On Thursday, Obama stopped short of calling for al-Maliki to resign, but his carefully worded comments did all but that.
“Only leaders that can govern with an inclusive agenda are going to be able to truly bring the Iraqi people together and help them through this crisis,” Obama said.
Al-Maliki’s State of Law bloc won the most seats in the April vote, but his hopes to retain his job are in doubt with rivals challenging him from within the broader Shiite alliance. In order to govern, his bloc must first form a majority coalition in the new 328-seat legislature, which must meet by June 30.
Al-Maliki’s Shiite-led government has long been accused of discriminating against Iraq’s Sunni and Kurdish populations.
But it is his perceived marginalisation of the once-dominant Sunnis that has sparked violence reminiscent of Iraq’s darkest years of sectarian fighting in 2006 and 2007.
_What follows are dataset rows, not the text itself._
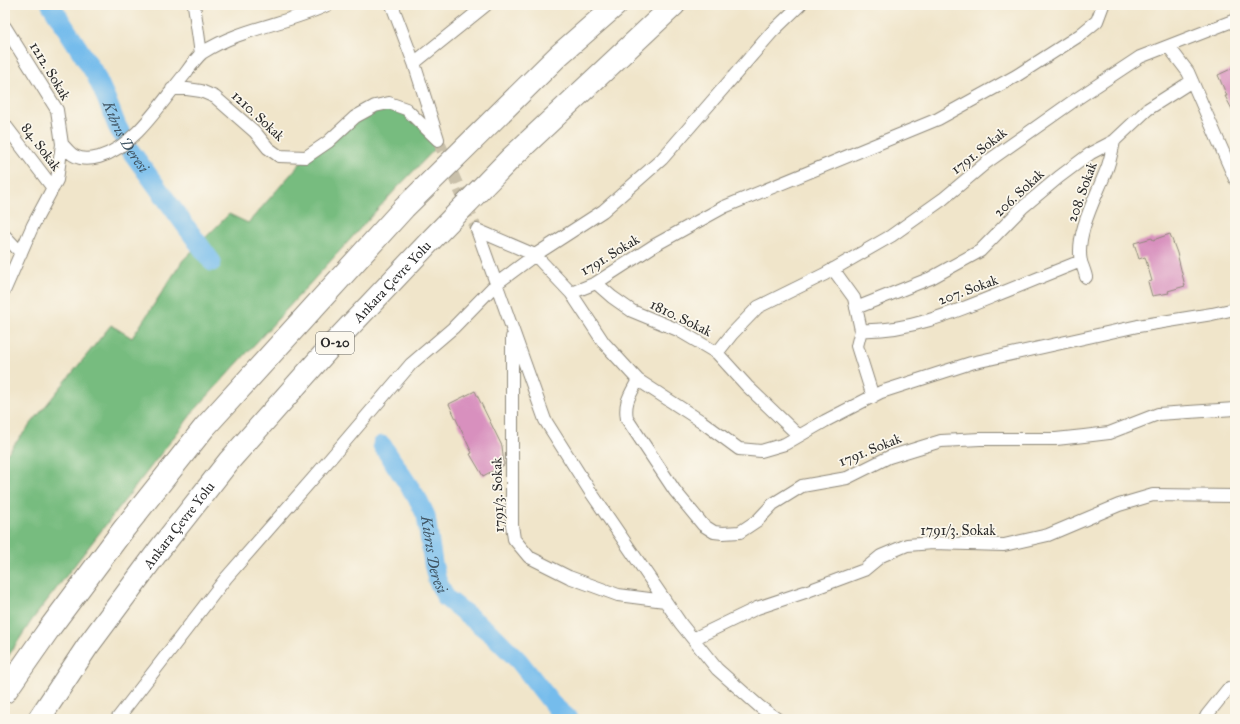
<svg xmlns="http://www.w3.org/2000/svg" width="1240" height="724" viewBox="0 0 1240 724" font-family="'IM FELL Great Primer',serif">
	<style>
		.forest { fill: #77bc7f; stroke: #517455 }
		.lines { fill: none; stroke-linecap: round; stroke-linejoin: round }
		.river { stroke: #74bcec; stroke-width: 19 }
		.building { fill: #d890be }
		.street-tunnel { stroke: #c9c0aa; stroke-width: 12; stroke-dasharray: 12 6; stroke-linecap: butt }
		.street-casing { stroke: #8e887a; stroke-width: 14 }
		.highway-casing { stroke: #8e887a; stroke-width: 24 }
		.street { stroke: #fff; stroke-width: 12 }
		.highway { stroke: #fff; stroke-width: 22 }
		.labels { text-anchor: middle; dominant-baseline: central; stroke-width: 3.5; stroke-linejoin: round; paint-order: stroke }
		.shield { fill: #fbf7ec; stroke: #696865; stroke-width: 1 }
		.shield-label { font-size: 13px; font-weight: bold; fill: #2b2b2b }
		.street-label { font-size: 14px; fill: #2b2b2b; stroke: #fbf7ec }
		.water-label { font-size: 15px; font-style: italic; fill: #415665; stroke: #fbf7ec }
	</style>
	<rect width="100%" height="100%" fill="#fbf7ec"/>
	<filter id="ink" filterUnits="userSpaceOnUse"><feTurbulence type="fractalNoise" baseFrequency=".025" numOctaves="2"/><feDisplacementMap in="SourceGraphic" scale="8" xChannelSelector="R" yChannelSelector="G"/><feConvolveMatrix kernelMatrix="1 2 1 2 8 2 1 2 1" color-interpolation-filters="sRGB"/></filter>
	<filter id="wash" filterUnits="userSpaceOnUse"><feTurbulence type="fractalNoise" baseFrequency=".012" numOctaves="4" result="noise"/><feDisplacementMap in="SourceGraphic" scale="16" xChannelSelector="R" yChannelSelector="G"/><feGaussianBlur stdDeviation="0.9" result="paint"/><feColorMatrix in="noise" values="0 0 0 0 0 0 0 0 0 0 0 0 0 0 0 0 0 1.4 0 .05"/><feComposite in="paint" operator="in"/></filter>
	<g filter="url(#wash)">
		<rect width="100%" height="100%" fill="#f0e5ca"/>
		<path class="forest" d="M375,106L406,109L436,148L396,189L194,411L32,620L5,661V456L111,325L132,338L183,260L229,214L248,223L306,157Z"/>
		<g class="lines">
			<g class="river">
				<path id="s1" d="M51,5L95,74L106,98L117,126L130,150L212,262"/>
				<path id="s2" d="M382,445L419,501L426,516L433,563L437,580L446,598L494,636L519,661L555,707L569,719"/>
			</g>
		</g>
		<g id="blocks">
			<path class="building" d="M1235,67V115L1225,96H1227L1218,75Z
				M1170,234L1177,253L1185,286L1168,291L1169,293L1152,296L1148,282L1152,281L1145,257L1139,259L1134,243L1152,238L1153,240Z
				M475,391L502,446L504,465L483,476L470,454L472,453L449,404Z"/>
		</g>
	</g>
	<g filter="url(#ink)">
		<use href="#blocks" fill-opacity="0" stroke="#8e887a" stroke-width="1"/>
		<g class="lines">
			<path class="street-tunnel" d="M438,140L477,230"/>
			<defs>
				<path id="street" d="M194,5L201,54
					M392,5L414,63L438,139
					M5,27L57,110L62,144L57,180L33,225L5,289
					M1169,47L1188,72L1235,179
					M414,63L486,5
					M172,89H187L201,91L215,97L255,132L268,148L279,156L306,157L328,142L355,117L375,106L389,103L406,109L438,140
					M5,125L53,188
					M62,144C66,148 70,154 75,156C82,160 91,159 99,157C135,147 162,101 185,74C190,67 196,58 202,53C240,28 287,24 327,5
					M477,230L535,255L571,293L604,343L638,380L701,421L739,449L761,451L785,444L825,421L881,392L971,363L1138,326L1212,314L1235,309
					M477,230L545,420L590,491L681,624L717,669L760,707L777,719
					M5,236L21,253
					M833,269L854,298L861,330L857,346L873,397
					M1086,277C1085,272 1083,267 1081,262C1075,234 1096,197 1106,171C1110,162 1112,151 1114,141
					M596,283L612,297L632,311L678,330L717,353L747,386L799,436
					M571,293L596,283L655,245L724,207L938,119L1016,76L1080,35L1097,21L1103,5
					M856,308L931,278L980,251L1022,208L1059,177L1091,153L1114,141L1148,109L1192,81
					M861,330C908,332 955,312 999,294C1026,283 1054,272 1081,261
					M512,337V525L514,539L529,557L569,577L618,595L665,601
					M717,353L732,334L758,307L825,274L891,236L943,199L987,162L1072,102L1140,57L1235,20
					M638,380C630,395 624,402 627,419L675,491L703,525L714,532L723,533L740,532L758,520L773,504L802,486L847,478L889,457L941,441L980,439H1056L1084,436L1109,433L1158,414L1235,409
					M693,639L757,608L805,592L864,570L881,556L907,545L933,543L1004,545L1048,535L1119,505L1153,495L1235,496
					M117,719L226,578L330,459L411,364L453,328L496,284L535,255L603,211L662,159L772,32L800,5
					M1205,719L1207,715L1227,690L1235,686"/>
				<g id="highway">
					<path d="M5,692L49,629L123,530L204,428L404,208L559,55L616,5"/>
					<path id="s3" d="M39,719L87,647L159,550L229,461L331,346L433,238L512,157L674,5"/>
				</g>
			</defs>
			<use href="#street" class="street-casing"/>
			<use href="#highway" class="highway-casing"/>
			<use href="#street" class="street"/>
			<use href="#highway" class="highway"/>
		</g>
	</g>
	<g class="labels">
		<rect class="shield" x="316" y="332" width="38" height="22" rx="3"/>
		<g class="shield-label">
			<text x="335" y="343">O-20</text>
		</g>
		<g class="street-label">
			<text transform="translate(50 71) rotate(59)">1212. Sokak</text>
			<text transform="translate(258 116) rotate(43)">1210. Sokak</text>
			<text transform="translate(41 147) rotate(53)">84. Sokak</text>
			<text transform="translate(979 151) rotate(-38)">1791. Sokak</text>
			<text transform="translate(1082 192) rotate(-70)">208. Sokak</text>
			<text transform="translate(1019 193) rotate(-43)">206. Sokak</text>
			<text transform="translate(610 255) rotate(-31)">1791. Sokak</text>
			<text stroke="none"><textPath href="#s3" startOffset="563">Ankara Çevre Yolu</textPath></text>
			<text transform="translate(968 290) rotate(-20)">207. Sokak</text>
			<text transform="translate(681 318) rotate(26)">1810. Sokak</text>
			<text transform="translate(870 450) rotate(-22)">1791. Sokak</text>
			<text transform="translate(498 495) rotate(-92)">1791/3. Sokak</text>
			<text stroke="none"><textPath href="#s3" startOffset="239">Ankara Çevre Yolu</textPath></text>
			<text x="958" y="530">1791/3. Sokak</text>
		</g>
		<g class="water-label">
			<text stroke="none"><textPath href="#s1" startOffset="152">Kıbrıs Deresi</textPath></text>
			<text stroke="none"><textPath href="#s2" startOffset="123">Kıbrıs Deresi</textPath></text>
		</g>
	</g>
	<rect width="1240" height="724" fill="none" stroke="#fbf7ec" stroke-width="20"/>
</svg>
Shiite politicians familiar with the secretive efforts to remove al-Maliki said two names mentioned as replacements are
former vice president Adel Abdul-Mahdi, a Shiite and French-educated economist, and Ayad Allawi, a secular Shiite who served as Iraq’s first prime minister after Saddam Hussein’s ouster. Others include Ahmad Chalabi, a onetime Washington favourite to lead Iraq, and Bayan Jabr, another Shiite who served as finance and interior minister under al-Maliki.